== Supplied information ==
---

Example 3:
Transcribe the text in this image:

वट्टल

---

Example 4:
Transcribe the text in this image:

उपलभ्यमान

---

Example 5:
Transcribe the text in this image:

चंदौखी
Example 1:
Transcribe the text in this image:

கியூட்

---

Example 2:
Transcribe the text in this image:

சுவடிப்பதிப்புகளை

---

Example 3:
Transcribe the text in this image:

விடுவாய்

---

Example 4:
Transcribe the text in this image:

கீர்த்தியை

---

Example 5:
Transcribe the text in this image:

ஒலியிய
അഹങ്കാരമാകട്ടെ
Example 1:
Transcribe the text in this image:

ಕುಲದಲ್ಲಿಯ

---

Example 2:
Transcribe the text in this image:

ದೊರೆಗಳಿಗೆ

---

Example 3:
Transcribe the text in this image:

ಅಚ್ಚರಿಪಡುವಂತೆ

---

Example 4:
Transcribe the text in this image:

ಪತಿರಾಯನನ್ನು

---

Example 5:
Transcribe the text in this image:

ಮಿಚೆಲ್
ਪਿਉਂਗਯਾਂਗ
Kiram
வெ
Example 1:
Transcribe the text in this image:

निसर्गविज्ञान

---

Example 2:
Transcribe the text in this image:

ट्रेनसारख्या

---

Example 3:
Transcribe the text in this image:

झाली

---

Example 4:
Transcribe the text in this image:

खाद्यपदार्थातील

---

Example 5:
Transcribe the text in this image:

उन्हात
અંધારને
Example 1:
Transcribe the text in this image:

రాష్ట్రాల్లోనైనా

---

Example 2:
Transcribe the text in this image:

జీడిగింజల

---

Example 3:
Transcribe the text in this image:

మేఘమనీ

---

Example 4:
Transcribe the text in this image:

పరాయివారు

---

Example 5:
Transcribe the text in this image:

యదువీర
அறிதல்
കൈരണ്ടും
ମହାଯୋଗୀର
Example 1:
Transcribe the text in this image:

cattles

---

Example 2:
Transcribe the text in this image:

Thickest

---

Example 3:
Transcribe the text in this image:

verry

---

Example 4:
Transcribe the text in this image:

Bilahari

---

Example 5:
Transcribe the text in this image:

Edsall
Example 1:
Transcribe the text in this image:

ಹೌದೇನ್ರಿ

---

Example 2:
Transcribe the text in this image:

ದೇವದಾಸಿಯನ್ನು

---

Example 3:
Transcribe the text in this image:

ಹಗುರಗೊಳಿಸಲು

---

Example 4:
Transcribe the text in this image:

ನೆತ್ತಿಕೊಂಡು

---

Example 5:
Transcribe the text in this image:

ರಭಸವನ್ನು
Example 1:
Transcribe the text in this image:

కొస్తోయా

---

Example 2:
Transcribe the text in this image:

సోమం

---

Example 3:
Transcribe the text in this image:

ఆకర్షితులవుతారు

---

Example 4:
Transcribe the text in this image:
===
#### What this task involves
Arrange all of the lines above as a Markdown table with the columns Row and Line text, numbering the rows in order and omitting blank lines.

#### Reply to the task
| Row | Line text |
|---|---|
| 1 | --- |
| 2 | Example 3: |
| 3 | Transcribe the text in this image: |
| 4 | वट्टल |
| 5 | --- |
| 6 | Example 4: |
| 7 | Transcribe the text in this image: |
| 8 | उपलभ्यमान |
| 9 | --- |
| 10 | Example 5: |
| 11 | Transcribe the text in this image: |
| 12 | चंदौखी |
| 13 | Example 1: |
| 14 | Transcribe the text in this image: |
| 15 | கியூட் |
| 16 | --- |
| 17 | Example 2: |
| 18 | Transcribe the text in this image: |
| 19 | சுவடிப்பதிப்புகளை |
| 20 | --- |
| 21 | Example 3: |
| 22 | Transcribe the text in this image: |
| 23 | விடுவாய் |
| 24 | --- |
| 25 | Example 4: |
| 26 | Transcribe the text in this image: |
| 27 | கீர்த்தியை |
| 28 | --- |
| 29 | Example 5: |
| 30 | Transcribe the text in this image: |
| 31 | ஒலியிய |
| 32 | അഹങ്കാരമാകട്ടെ |
| 33 | Example 1: |
| 34 | Transcribe the text in this image: |
| 35 | ಕುಲದಲ್ಲಿಯ |
| 36 | --- |
| 37 | Example 2: |
| 38 | Transcribe the text in this image: |
| 39 | ದೊರೆಗಳಿಗೆ |
| 40 | --- |
| 41 | Example 3: |
| 42 | Transcribe the text in this image: |
| 43 | ಅಚ್ಚರಿಪಡುವಂತೆ |
| 44 | --- |
| 45 | Example 4: |
| 46 | Transcribe the text in this image: |
| 47 | ಪತಿರಾಯನನ್ನು |
| 48 | --- |
| 49 | Example 5: |
| 50 | Transcribe the text in this image: |
| 51 | ಮಿಚೆಲ್ |
| 52 | ਪਿਉਂਗਯਾਂਗ |
| 53 | Kiram |
| 54 | வெ |
| 55 | Example 1: |
| 56 | Transcribe the text in this image: |
| 57 | निसर्गविज्ञान |
| 58 | --- |
| 59 | Example 2: |
| 60 | Transcribe the text in this image: |
| 61 | ट्रेनसारख्या |
| 62 | --- |
| 63 | Example 3: |
| 64 | Transcribe the text in this image: |
| 65 | झाली |
| 66 | --- |
| 67 | Example 4: |
| 68 | Transcribe the text in this image: |
| 69 | खाद्यपदार्थातील |
| 70 | --- |
| 71 | Example 5: |
| 72 | Transcribe the text in this image: |
| 73 | उन्हात |
| 74 | અંધારને |
| 75 | Example 1: |
| 76 | Transcribe the text in this image: |
| 77 | రాష్ట్రాల్లోనైనా |
| 78 | --- |
| 79 | Example 2: |
| 80 | Transcribe the text in this image: |
| 81 | జీడిగింజల |
| 82 | --- |
| 83 | Example 3: |
| 84 | Transcribe the text in this image: |
| 85 | మేఘమనీ |
| 86 | --- |
| 87 | Example 4: |
| 88 | Transcribe the text in this image: |
| 89 | పరాయివారు |
| 90 | --- |
| 91 | Example 5: |
| 92 | Transcribe the text in this image: |
| 93 | యదువీర |
| 94 | அறிதல் |
| 95 | കൈരണ്ടും |
| 96 | ମହାଯୋଗୀର |
| 97 | Example 1: |
| 98 | Transcribe the text in this image: |
| 99 | cattles |
| 100 | --- |
| 101 | Example 2: |
| 102 | Transcribe the text in this image: |
| 103 | Thickest |
| 104 | --- |
| 105 | Example 3: |
| 106 | Transcribe the text in this image: |
| 107 | verry |
| 108 | --- |
| 109 | Example 4: |
| 110 | Transcribe the text in this image: |
| 111 | Bilahari |
| 112 | --- |
| 113 | Example 5: |
| 114 | Transcribe the text in this image: |
| 115 | Edsall |
| 116 | Example 1: |
| 117 | Transcribe the text in this image: |
| 118 | ಹೌದೇನ್ರಿ |
| 119 | --- |
| 120 | Example 2: |
| 121 | Transcribe the text in this image: |
| 122 | ದೇವದಾಸಿಯನ್ನು |
| 123 | --- |
| 124 | Example 3: |
| 125 | Transcribe the text in this image: |
| 126 | ಹಗುರಗೊಳಿಸಲು |
| 127 | --- |
| 128 | Example 4: |
| 129 | Transcribe the text in this image: |
| 130 | ನೆತ್ತಿಕೊಂಡು |
| 131 | --- |
| 132 | Example 5: |
| 133 | Transcribe the text in this image: |
| 134 | ರಭಸವನ್ನು |
| 135 | Example 1: |
| 136 | Transcribe the text in this image: |
| 137 | కొస్తోయా |
| 138 | --- |
| 139 | Example 2: |
| 140 | Transcribe the text in this image: |
| 141 | సోమం |
| 142 | --- |
| 143 | Example 3: |
| 144 | Transcribe the text in this image: |
| 145 | ఆకర్షితులవుతారు |
| 146 | --- |
| 147 | Example 4: |
| 148 | Transcribe the text in this image: |